• WHAT YOU HAVE TO DO: Print the passage of the text on oxygen photosensitization from "[2] Eric R." to "2021, 143(49), 20952-20961.", copied word for word.

3PS + 3O2 → 1PS + 1O2
A previous theoretical study calculated O2-photosensitization rates by thiothymines (2-thiothymine, 4‑thiothymine and 2,4-dithiothymine) and found a speed up by several orders of magnitude when rates were calculated from Fermi’s golden rule (FGR) compared to Marcus theory, thus establishing the importance of quantum effects in driving photosensitization [1]. However, even the smallest photosensitizers (PS) are too large for a quantum approach to be tenable. The gap between the need to account for quantum effects and computational cost can be bridged by semiclassical instanton theory (SCI), in particular, its extension to the inverted regime in the golden-rule limit [2]. SCI has been shown to give excellent results for ISC reactions [3]. While rate constants calculated from SCI are in excellent agreement with experiment, its central contribution is the elucidation of the reaction mechanism by locating the optimal tunnelling pathway [3]. For O2‑photosensitization, we start by extending SCI to a model system, which best describes the process, and obtain near-perfect agreement with exact (FGR) rates. Then, before applying the developed methodology to a real system, we take a closer look at the PSs – the thiothymines – themselves. This is because the mode which promotes photosensitization has been identified to be the one along which intersystem crossing (ISC) of the PS takes place [1]. Our calculations have shown evidence of room‑temperature heavy-atom tunnelling in the ISC pathways of 4-thiothymine and 2,4‑dithiothymine, while the tunneling effect in 2‑thiothymine is negligible. We then discuss extending the calculations to the O2-photosensitization reaction by thiothymines.
References:
[1] Meghna A. Manae and Anirban Hazra, Physical Chemistry Chemical Physics, 2022, 24(21), 13266-13274.
[2] Eric R. Heller and Jeremy O. Richardson, The Journal of chemical physics, 2020, 152(3), 034106.
[3] Eric R. Heller and Jeremy O. Richardson, Journal of the American Chemical Society, 2021, 143(49), 20952-20961.

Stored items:
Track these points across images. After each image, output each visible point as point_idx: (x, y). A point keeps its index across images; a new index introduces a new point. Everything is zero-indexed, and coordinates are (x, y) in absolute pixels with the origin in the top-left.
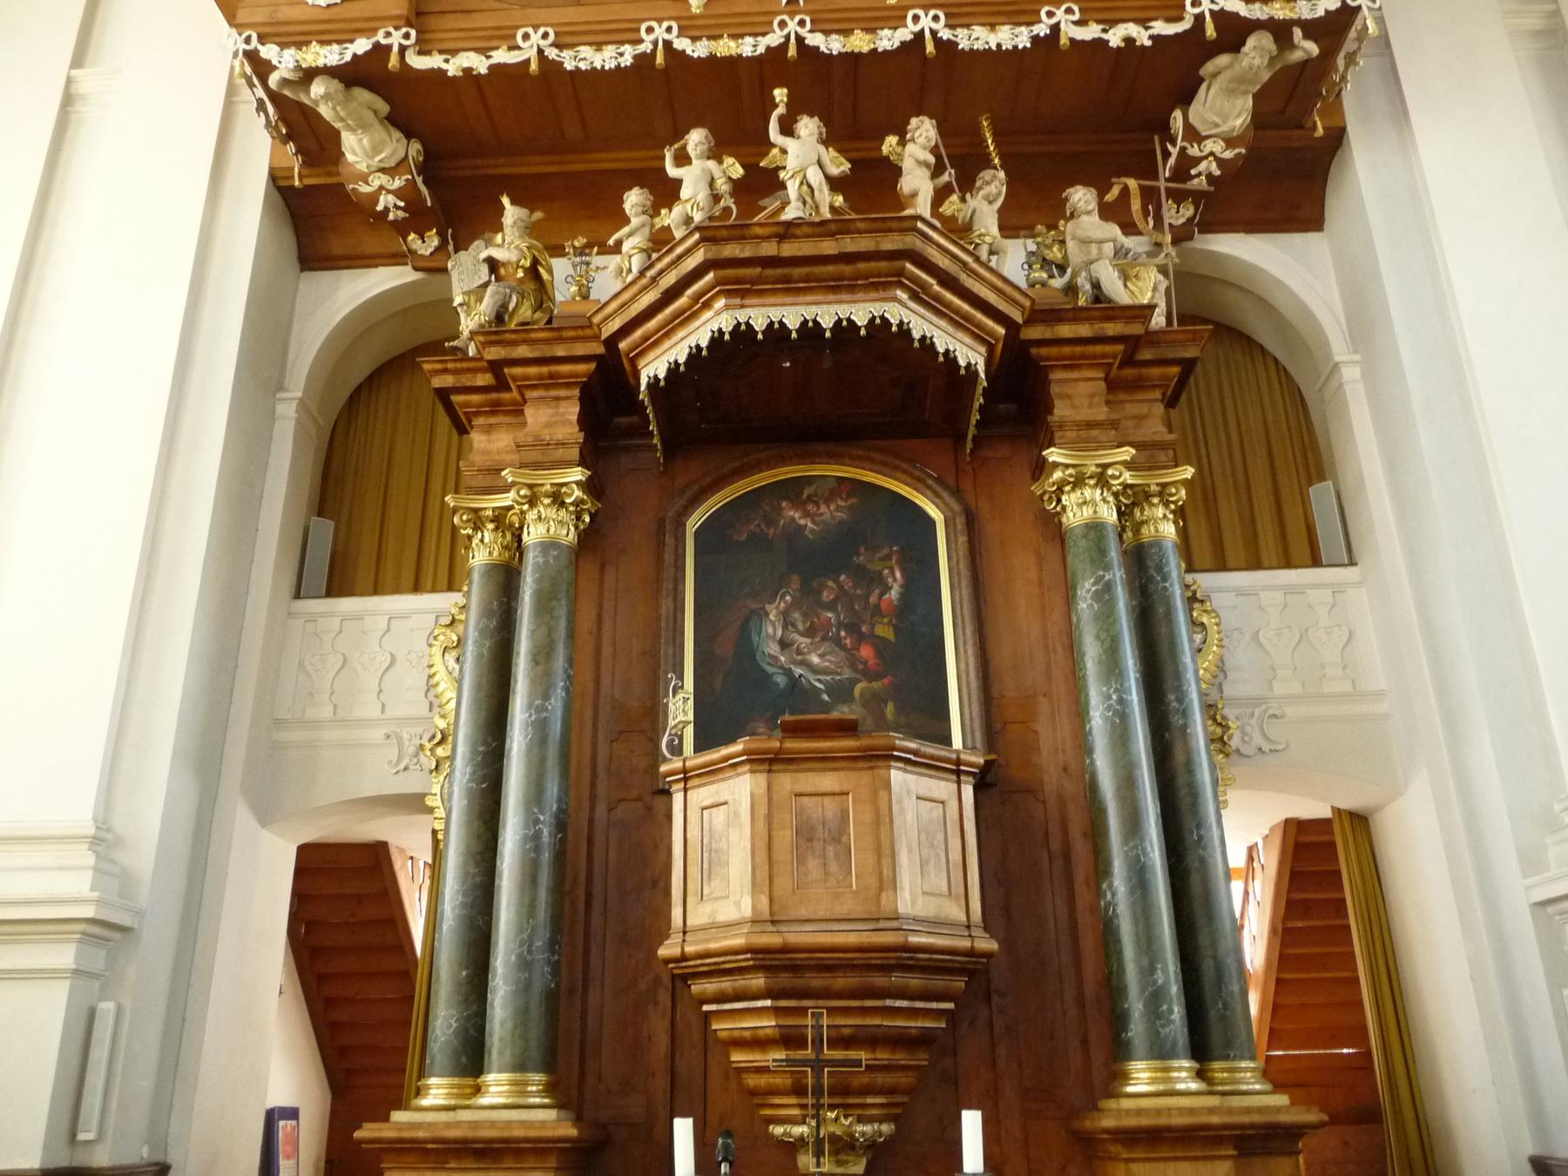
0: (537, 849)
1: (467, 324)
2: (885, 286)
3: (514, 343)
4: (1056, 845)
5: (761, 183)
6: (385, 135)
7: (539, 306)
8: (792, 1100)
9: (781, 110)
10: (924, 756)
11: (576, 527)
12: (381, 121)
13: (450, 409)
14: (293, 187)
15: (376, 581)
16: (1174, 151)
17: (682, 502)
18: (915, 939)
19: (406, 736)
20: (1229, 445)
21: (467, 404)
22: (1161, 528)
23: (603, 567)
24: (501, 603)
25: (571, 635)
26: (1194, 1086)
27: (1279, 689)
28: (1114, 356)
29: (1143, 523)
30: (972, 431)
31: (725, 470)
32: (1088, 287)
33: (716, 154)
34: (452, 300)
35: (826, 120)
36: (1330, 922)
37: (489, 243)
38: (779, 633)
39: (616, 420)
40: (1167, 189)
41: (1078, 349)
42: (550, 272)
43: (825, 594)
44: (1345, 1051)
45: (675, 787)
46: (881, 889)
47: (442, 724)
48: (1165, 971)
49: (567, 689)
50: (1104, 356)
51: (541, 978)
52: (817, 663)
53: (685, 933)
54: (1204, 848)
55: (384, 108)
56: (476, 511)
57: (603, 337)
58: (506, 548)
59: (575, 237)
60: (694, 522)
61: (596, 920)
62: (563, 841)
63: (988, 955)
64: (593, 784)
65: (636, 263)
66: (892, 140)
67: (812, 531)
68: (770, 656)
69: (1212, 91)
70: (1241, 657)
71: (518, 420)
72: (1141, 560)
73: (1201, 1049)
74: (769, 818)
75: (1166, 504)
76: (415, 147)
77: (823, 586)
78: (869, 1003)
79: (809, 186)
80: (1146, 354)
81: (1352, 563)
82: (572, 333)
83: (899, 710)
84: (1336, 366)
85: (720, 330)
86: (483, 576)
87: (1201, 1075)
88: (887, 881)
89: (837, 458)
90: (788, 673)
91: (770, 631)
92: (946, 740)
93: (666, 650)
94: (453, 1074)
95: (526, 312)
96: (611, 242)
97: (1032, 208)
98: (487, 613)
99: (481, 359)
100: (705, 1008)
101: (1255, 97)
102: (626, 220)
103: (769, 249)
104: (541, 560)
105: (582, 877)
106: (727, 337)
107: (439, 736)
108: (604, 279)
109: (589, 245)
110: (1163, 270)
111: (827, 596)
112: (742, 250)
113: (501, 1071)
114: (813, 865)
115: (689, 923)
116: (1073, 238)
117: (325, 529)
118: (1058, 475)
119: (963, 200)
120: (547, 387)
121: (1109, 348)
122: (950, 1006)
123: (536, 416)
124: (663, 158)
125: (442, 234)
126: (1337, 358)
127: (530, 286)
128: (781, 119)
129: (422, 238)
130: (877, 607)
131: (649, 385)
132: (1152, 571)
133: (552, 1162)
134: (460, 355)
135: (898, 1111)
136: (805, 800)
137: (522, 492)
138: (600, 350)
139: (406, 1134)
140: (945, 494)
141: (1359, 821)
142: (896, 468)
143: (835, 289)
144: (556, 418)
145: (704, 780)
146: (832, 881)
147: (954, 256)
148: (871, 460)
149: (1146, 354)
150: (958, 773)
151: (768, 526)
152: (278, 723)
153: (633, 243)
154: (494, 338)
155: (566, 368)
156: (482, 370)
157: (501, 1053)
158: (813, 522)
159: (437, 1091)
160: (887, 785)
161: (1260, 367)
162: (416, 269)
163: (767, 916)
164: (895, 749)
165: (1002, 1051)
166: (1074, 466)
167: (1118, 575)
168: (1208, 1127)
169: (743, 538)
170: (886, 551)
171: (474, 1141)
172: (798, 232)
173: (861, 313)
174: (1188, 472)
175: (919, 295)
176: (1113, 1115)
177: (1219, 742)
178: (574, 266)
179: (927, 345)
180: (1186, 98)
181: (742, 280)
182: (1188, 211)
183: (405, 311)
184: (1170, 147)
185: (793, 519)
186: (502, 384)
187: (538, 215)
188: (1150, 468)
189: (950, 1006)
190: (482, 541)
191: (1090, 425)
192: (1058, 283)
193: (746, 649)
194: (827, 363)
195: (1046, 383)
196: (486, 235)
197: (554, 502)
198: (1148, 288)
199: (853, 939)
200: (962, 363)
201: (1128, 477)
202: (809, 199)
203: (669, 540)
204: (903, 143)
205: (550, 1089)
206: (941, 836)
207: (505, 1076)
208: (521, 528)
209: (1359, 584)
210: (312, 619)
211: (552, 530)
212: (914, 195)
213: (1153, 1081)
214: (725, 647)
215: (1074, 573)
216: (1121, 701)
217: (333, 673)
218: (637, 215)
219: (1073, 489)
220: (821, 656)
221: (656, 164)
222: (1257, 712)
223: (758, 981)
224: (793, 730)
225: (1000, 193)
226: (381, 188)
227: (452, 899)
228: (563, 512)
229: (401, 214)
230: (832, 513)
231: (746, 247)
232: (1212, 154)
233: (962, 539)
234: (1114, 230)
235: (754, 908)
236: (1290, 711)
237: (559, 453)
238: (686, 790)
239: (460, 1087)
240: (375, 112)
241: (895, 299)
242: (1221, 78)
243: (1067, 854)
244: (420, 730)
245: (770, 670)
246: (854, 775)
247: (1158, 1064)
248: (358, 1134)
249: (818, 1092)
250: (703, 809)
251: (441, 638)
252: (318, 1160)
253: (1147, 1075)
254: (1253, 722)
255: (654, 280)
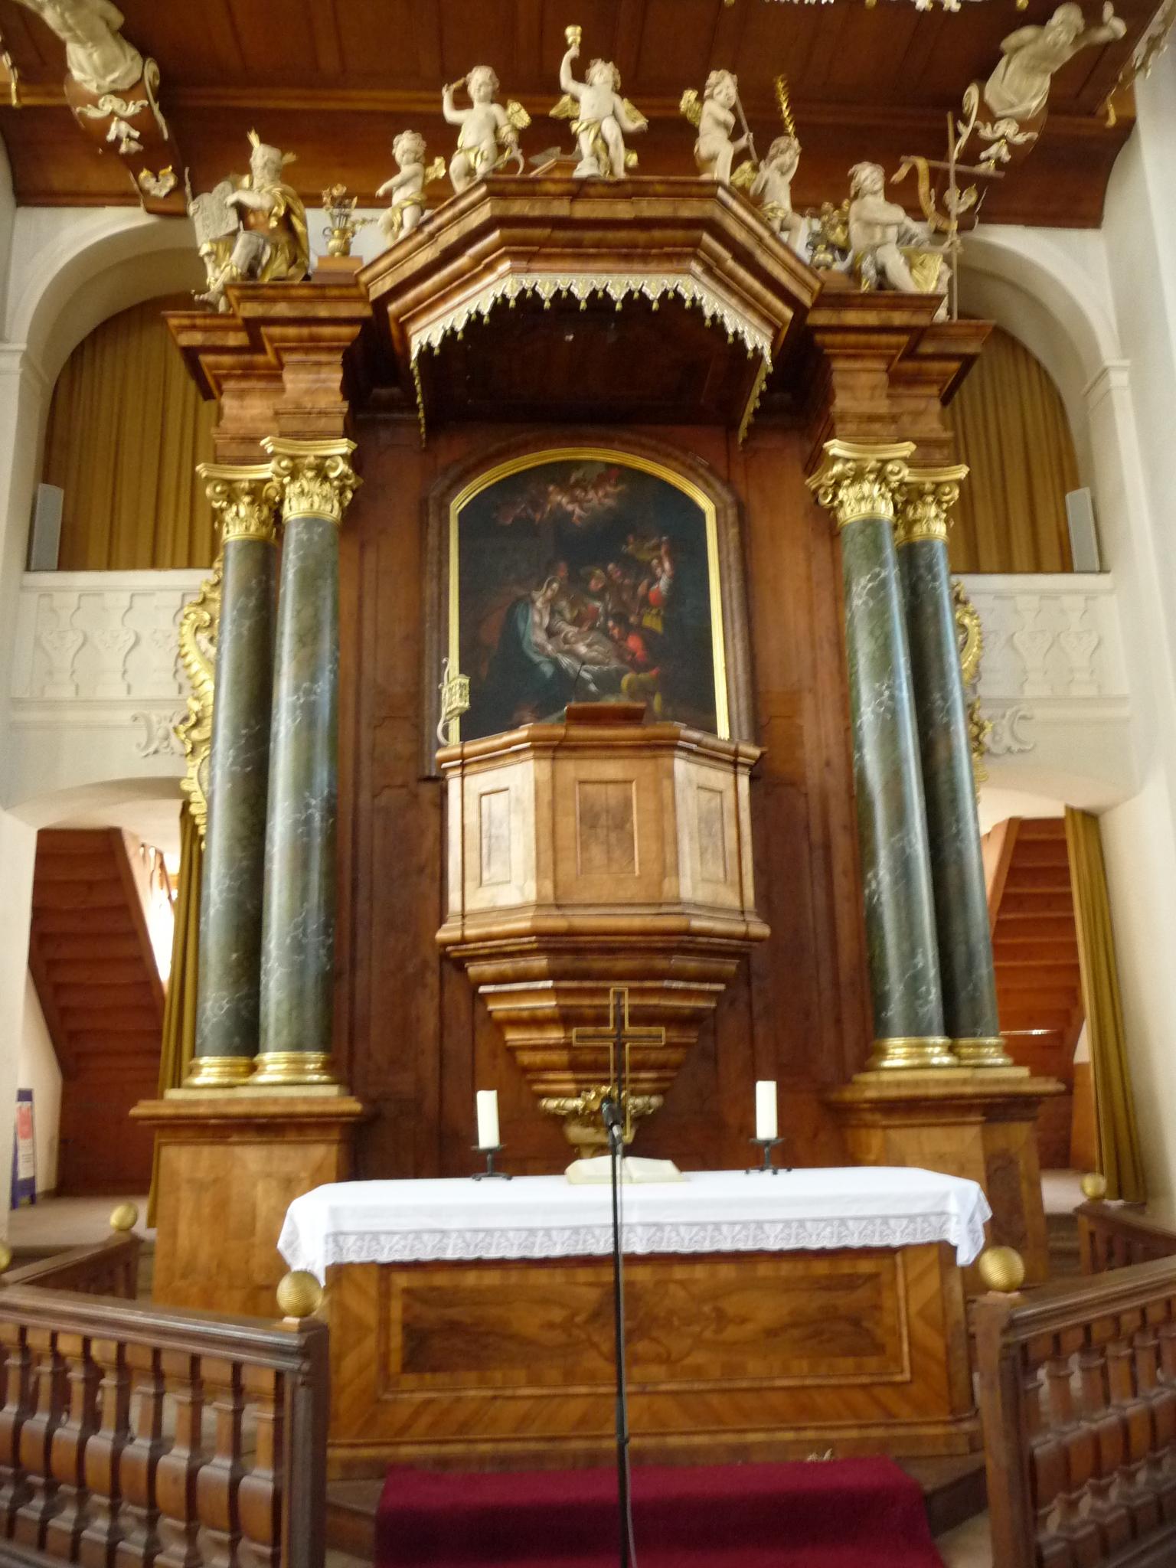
0: (308, 833)
1: (216, 278)
2: (680, 257)
3: (273, 300)
4: (816, 835)
5: (551, 133)
6: (117, 50)
7: (293, 262)
8: (568, 1076)
9: (573, 52)
10: (706, 747)
11: (341, 503)
12: (114, 33)
13: (196, 371)
14: (9, 107)
15: (110, 555)
16: (966, 132)
17: (447, 482)
18: (697, 924)
19: (154, 719)
20: (988, 445)
21: (217, 366)
22: (933, 528)
23: (362, 547)
24: (260, 582)
25: (336, 617)
26: (946, 1060)
27: (1030, 692)
28: (898, 347)
29: (915, 521)
30: (747, 419)
31: (491, 450)
32: (872, 272)
33: (500, 97)
34: (197, 250)
35: (622, 68)
36: (1041, 915)
37: (236, 187)
38: (546, 621)
39: (376, 391)
40: (958, 174)
41: (862, 338)
42: (304, 222)
43: (593, 583)
44: (1035, 1032)
45: (450, 774)
46: (663, 875)
47: (196, 706)
48: (925, 955)
49: (334, 672)
50: (889, 347)
51: (316, 960)
52: (584, 652)
53: (463, 916)
54: (962, 841)
55: (117, 19)
56: (230, 482)
57: (373, 297)
58: (263, 523)
59: (333, 185)
60: (459, 503)
61: (363, 907)
62: (334, 826)
63: (759, 939)
64: (357, 770)
65: (409, 217)
66: (690, 95)
67: (580, 518)
68: (537, 645)
69: (1012, 67)
70: (996, 660)
71: (274, 385)
72: (912, 556)
73: (952, 1028)
74: (553, 805)
75: (939, 503)
76: (151, 68)
77: (591, 575)
78: (649, 984)
79: (605, 141)
80: (927, 348)
81: (1103, 570)
82: (335, 292)
83: (666, 702)
84: (1105, 371)
85: (503, 296)
86: (239, 551)
87: (951, 1050)
88: (670, 868)
89: (607, 442)
90: (555, 663)
91: (537, 618)
92: (712, 729)
93: (431, 637)
94: (224, 1054)
95: (280, 267)
96: (381, 192)
97: (821, 185)
98: (245, 591)
99: (234, 316)
100: (482, 989)
101: (1053, 78)
102: (395, 169)
103: (561, 209)
104: (305, 537)
105: (348, 863)
106: (512, 303)
107: (193, 719)
108: (370, 236)
109: (349, 196)
110: (947, 260)
111: (595, 585)
112: (532, 207)
113: (278, 1049)
114: (597, 853)
115: (468, 907)
116: (858, 219)
117: (53, 497)
118: (838, 468)
119: (756, 168)
120: (307, 351)
121: (893, 339)
122: (720, 987)
123: (295, 382)
124: (440, 102)
125: (178, 173)
126: (1107, 363)
127: (283, 238)
128: (574, 63)
129: (156, 175)
130: (645, 597)
131: (421, 353)
132: (922, 571)
133: (335, 1135)
134: (209, 311)
135: (666, 1085)
136: (588, 788)
137: (284, 463)
138: (367, 312)
139: (184, 1111)
140: (718, 486)
141: (1090, 820)
142: (668, 456)
143: (627, 258)
144: (316, 384)
145: (483, 766)
146: (615, 868)
147: (750, 230)
148: (643, 446)
149: (927, 348)
150: (735, 764)
151: (535, 511)
152: (17, 703)
153: (404, 193)
154: (250, 292)
155: (327, 331)
156: (236, 329)
157: (278, 1034)
158: (582, 508)
159: (210, 1070)
160: (671, 775)
161: (1023, 373)
162: (150, 211)
163: (551, 900)
164: (678, 738)
165: (760, 1030)
166: (854, 460)
167: (891, 572)
168: (961, 1097)
169: (509, 521)
170: (654, 542)
171: (257, 1116)
172: (592, 191)
173: (653, 285)
174: (962, 472)
175: (713, 270)
176: (871, 1086)
177: (976, 743)
178: (332, 216)
179: (718, 325)
180: (983, 74)
181: (529, 240)
182: (970, 198)
183: (127, 263)
184: (961, 126)
185: (559, 504)
186: (256, 346)
187: (290, 158)
188: (925, 466)
189: (720, 987)
190: (237, 514)
191: (872, 418)
192: (840, 266)
193: (512, 638)
194: (612, 338)
195: (827, 372)
196: (232, 177)
197: (317, 476)
198: (930, 277)
199: (637, 923)
200: (750, 346)
201: (906, 474)
202: (603, 156)
203: (433, 520)
204: (700, 99)
205: (328, 1067)
206: (718, 826)
207: (282, 1055)
208: (282, 502)
209: (1111, 592)
210: (47, 593)
211: (316, 506)
212: (713, 158)
213: (909, 1056)
214: (491, 633)
215: (849, 570)
216: (892, 697)
217: (71, 653)
218: (408, 163)
219: (852, 484)
220: (589, 646)
221: (433, 108)
222: (1008, 713)
223: (540, 963)
224: (578, 717)
225: (792, 165)
226: (113, 114)
227: (218, 883)
228: (327, 487)
229: (135, 146)
230: (601, 499)
231: (532, 210)
232: (1003, 137)
233: (733, 532)
234: (897, 213)
235: (539, 892)
236: (1039, 713)
237: (322, 423)
238: (463, 776)
239: (231, 1065)
240: (108, 23)
241: (688, 272)
242: (1023, 52)
243: (827, 847)
244: (169, 713)
245: (537, 658)
246: (636, 763)
247: (914, 1040)
248: (134, 1112)
249: (620, 1067)
250: (482, 795)
251: (192, 617)
252: (52, 1139)
253: (904, 1050)
254: (1004, 722)
255: (432, 236)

• COMPLETE ANSWER:
[2] Eric R. Heller and Jeremy O. Richardson, The Journal of chemical physics, 2020, 152(3), 034106.
[3] Eric R. Heller and Jeremy O. Richardson, Journal of the American Chemical Society, 2021, 143(49), 20952-20961.